A federal jury in Pennsylvania has handed Comcast a $240 million defeat, finding the telecommunications behemoth willfully infringed a patent tied to voice recognition technology—while clearing it on a second patent—after years of courtroom sparring.
Like a long-running chess match that suddenly ends in checkmate, the verdict landed Friday when jurors awarded Promptu Systems Corp. $240 million on one of the two patents at issue. Jurors concluded Comcast’s infringement was willful, according to a statement released by Finnegan Henderson Farabow Garrett & Dunner LLP. As of Tuesday, the jury’s full verdict remained under seal.
One Patent Falls, One Survives
The case revolved around U.S. Patent Nos. 7,047,196 and 7,260,538, both covering voice-driven technology. Jurors ruled that the claims of the ’196 patent were invalid, wiping out liability on that front. The infringement finding—and the hefty damages—rested solely on the ’538 patent.

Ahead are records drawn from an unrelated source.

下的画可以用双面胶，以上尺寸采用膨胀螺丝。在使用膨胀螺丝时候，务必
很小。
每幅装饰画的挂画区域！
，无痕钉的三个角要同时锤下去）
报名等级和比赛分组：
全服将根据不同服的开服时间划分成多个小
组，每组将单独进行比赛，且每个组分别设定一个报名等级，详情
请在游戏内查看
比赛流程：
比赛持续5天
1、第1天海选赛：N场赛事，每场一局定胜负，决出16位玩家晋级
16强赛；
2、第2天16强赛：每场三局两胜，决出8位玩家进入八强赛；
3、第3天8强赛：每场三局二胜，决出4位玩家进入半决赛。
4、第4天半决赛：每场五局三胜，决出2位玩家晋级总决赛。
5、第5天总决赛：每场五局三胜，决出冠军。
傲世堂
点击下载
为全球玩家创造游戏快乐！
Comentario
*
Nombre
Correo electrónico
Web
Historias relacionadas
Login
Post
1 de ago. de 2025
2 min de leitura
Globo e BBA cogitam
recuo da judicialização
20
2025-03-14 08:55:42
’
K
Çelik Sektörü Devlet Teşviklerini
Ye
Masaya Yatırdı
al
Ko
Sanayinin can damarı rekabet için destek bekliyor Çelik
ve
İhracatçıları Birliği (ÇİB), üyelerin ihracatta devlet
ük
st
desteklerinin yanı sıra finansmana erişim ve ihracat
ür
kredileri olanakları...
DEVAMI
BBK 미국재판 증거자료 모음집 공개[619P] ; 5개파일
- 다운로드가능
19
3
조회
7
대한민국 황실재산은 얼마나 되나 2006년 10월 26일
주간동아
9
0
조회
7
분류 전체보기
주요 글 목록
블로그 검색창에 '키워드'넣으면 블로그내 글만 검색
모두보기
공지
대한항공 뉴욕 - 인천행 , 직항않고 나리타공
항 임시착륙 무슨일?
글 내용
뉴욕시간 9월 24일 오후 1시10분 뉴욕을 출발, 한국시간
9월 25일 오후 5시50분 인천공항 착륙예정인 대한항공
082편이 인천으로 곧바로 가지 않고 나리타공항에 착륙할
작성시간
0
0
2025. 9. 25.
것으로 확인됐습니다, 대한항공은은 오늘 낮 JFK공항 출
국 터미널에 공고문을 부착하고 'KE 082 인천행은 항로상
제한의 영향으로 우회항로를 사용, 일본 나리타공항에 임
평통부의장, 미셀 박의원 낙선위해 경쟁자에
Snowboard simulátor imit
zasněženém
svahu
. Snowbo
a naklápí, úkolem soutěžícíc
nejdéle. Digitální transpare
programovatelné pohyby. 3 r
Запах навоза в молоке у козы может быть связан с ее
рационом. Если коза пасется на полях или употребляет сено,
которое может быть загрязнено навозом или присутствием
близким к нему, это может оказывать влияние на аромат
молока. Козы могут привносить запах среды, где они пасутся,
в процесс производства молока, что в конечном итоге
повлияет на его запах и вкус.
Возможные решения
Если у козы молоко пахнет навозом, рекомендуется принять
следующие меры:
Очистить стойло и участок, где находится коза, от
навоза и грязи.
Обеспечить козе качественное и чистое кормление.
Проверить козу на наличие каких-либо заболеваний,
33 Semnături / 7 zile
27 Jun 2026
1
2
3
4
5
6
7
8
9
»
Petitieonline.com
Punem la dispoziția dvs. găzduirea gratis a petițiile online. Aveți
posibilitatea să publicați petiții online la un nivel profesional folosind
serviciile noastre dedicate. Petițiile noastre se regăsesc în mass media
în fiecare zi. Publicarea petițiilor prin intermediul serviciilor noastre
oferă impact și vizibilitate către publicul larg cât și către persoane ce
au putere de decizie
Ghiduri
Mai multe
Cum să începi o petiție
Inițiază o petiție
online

“After nearly a decade of litigation, this verdict stands as a powerful affirmation of Promptu’s pioneering work in voice-powered TV interfaces,” said Jacob Schroeder, an attorney for Promptu, in a statement. He praised the jury’s “meticulous, sustained attention to the evidence,” likening the outcome to long-overdue recognition of Promptu’s innovations.